As Urwerk’s designer Martin Frei explains: “When I create and when I paint, all colors resonate in me, but particularly blue. During my education at the Academy of Arts and Design in Lucerne, I had the chance to study the great Florentine artist Giotto. He was the first who, at the end of the Middle Ages, painted the sky blue — dethroning Byzantine gold — and launching the ‘realistic’ style of painting that is normal today. I love the color of Giotto’s blue sky; it’s the same sky as ours. Blue is a color that surrounds us, that encompasses us."
The Perfect Blue
Almost all of the elements of the movement, including the automatic rotor regulated by its Windfänger turbine and the entire satellite hour display system, are also blue – as are the technical canvas strap and buckle. The most visible screws are in flame-blued titanium using a technique unique to the Baumgartner family.

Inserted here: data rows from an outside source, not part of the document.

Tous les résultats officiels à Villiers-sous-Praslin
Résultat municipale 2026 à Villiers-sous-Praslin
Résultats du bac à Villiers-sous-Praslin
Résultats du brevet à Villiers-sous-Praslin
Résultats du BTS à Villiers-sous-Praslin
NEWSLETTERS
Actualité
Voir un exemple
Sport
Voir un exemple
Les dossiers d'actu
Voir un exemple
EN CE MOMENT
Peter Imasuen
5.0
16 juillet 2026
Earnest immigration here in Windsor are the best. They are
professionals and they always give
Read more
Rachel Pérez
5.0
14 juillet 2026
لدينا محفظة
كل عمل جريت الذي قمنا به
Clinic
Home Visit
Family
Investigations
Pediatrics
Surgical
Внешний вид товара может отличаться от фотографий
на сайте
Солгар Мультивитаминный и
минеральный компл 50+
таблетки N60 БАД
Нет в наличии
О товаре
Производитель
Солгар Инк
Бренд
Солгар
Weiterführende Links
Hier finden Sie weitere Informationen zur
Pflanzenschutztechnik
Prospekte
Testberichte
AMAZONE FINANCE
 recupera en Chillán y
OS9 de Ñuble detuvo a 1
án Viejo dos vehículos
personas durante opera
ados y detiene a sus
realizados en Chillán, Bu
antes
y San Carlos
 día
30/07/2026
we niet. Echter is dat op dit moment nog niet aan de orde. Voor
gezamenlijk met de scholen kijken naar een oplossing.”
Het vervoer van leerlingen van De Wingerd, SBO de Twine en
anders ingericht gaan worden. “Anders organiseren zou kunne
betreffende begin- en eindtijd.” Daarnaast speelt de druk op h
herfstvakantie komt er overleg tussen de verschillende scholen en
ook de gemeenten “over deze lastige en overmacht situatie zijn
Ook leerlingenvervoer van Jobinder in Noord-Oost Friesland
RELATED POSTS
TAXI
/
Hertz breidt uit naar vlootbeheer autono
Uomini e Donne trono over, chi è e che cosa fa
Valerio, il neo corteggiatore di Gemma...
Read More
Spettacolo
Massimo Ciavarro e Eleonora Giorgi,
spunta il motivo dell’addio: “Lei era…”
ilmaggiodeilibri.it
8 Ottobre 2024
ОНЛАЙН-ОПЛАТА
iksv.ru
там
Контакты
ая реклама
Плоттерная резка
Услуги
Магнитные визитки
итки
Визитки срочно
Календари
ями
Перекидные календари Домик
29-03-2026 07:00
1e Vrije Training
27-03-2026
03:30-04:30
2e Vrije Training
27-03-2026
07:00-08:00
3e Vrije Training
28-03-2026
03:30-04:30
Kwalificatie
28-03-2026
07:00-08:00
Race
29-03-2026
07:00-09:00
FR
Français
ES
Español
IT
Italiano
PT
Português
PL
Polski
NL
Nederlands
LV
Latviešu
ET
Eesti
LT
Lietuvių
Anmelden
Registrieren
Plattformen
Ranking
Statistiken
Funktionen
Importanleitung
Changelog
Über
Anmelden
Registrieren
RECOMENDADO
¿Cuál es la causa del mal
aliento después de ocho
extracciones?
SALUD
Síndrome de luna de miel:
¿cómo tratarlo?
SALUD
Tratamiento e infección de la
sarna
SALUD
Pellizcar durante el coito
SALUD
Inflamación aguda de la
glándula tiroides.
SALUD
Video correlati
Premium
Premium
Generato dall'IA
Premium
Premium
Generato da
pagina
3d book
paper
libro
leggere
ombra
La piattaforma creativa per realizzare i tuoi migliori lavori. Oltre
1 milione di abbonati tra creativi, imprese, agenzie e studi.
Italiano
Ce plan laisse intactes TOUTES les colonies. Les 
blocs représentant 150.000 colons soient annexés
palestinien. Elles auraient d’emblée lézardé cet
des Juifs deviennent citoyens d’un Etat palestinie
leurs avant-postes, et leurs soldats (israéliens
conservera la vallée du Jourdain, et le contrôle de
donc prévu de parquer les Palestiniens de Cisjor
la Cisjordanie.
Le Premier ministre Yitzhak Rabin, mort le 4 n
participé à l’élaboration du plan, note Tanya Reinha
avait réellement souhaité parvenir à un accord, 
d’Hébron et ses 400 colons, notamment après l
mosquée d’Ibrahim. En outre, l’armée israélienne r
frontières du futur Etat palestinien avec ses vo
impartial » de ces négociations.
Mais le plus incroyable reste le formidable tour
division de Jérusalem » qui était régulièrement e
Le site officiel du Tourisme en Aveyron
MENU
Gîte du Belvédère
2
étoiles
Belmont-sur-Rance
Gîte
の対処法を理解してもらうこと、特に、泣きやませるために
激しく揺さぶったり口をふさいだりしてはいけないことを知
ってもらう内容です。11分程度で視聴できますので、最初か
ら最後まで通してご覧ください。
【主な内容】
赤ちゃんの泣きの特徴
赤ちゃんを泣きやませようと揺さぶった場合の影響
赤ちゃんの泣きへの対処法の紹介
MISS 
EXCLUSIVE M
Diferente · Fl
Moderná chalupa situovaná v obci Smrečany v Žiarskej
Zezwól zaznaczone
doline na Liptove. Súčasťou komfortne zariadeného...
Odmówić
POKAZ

“My father was cult-like in his devotion to the technique of bluing hands. His search for the perfect blue was his search for the Holy Grail. He tested countless types of sand and found his grail in Corsican sand, which we religiously brought back in our suitcases from vacations,” says watchmaker Felix Baumgartner.
Against this uniform blue background, the fluorescent yellow and green arrowhead hand is a shooting star.
Metaphorical
The color of the UR-100V “Blue Planet” tells the story of a trajectory transitioning between earth and space.
“We have miniaturized and reinterpreted our solar system. We get lost in the depths of the rotating carousel of the UR-100V. It is a plunge into space, a fall into nothingness. It's a new horological odyssey with our head in the stars and feet on the ground. It’s a reverie in blue,” Baumgartner concludes.